=== Section Start ===

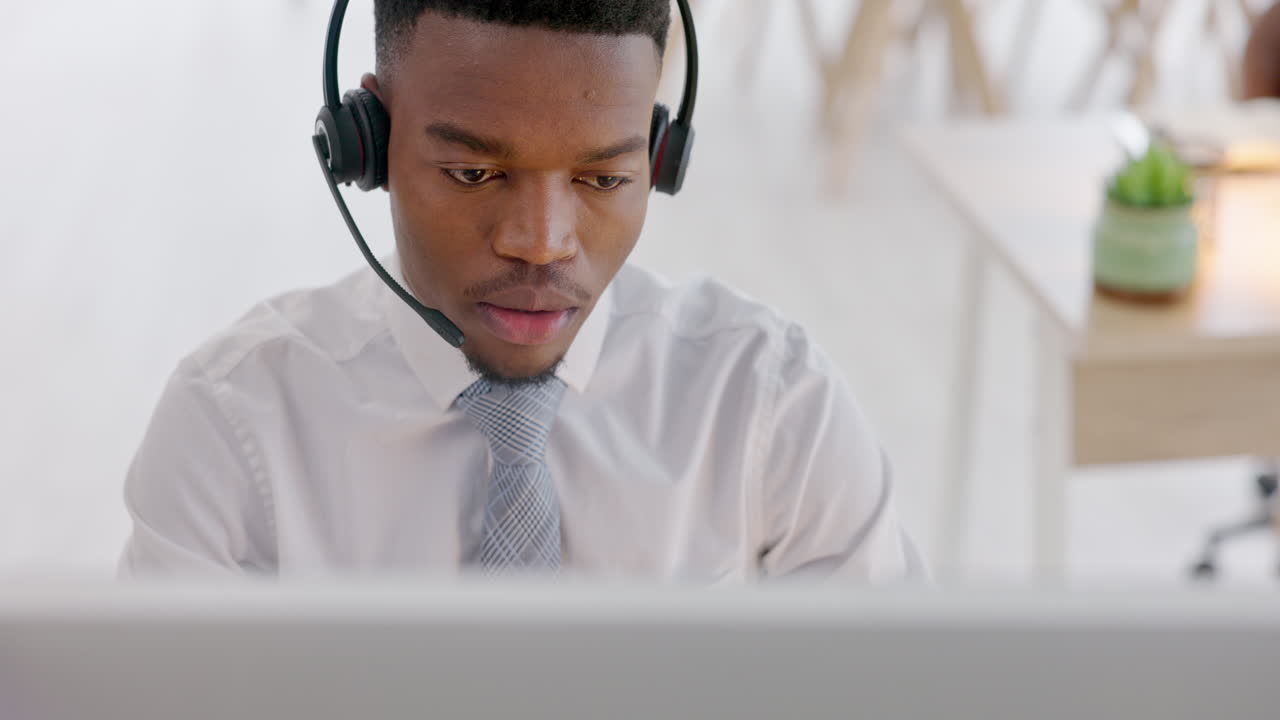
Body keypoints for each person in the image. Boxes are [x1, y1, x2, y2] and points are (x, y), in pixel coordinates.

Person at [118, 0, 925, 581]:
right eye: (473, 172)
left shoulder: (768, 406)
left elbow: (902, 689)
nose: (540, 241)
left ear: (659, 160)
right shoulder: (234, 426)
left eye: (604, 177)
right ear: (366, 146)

=== Section End ===

Report how many lines of the entries include the word "left", and let the number stand alone.

Solved exercise:
4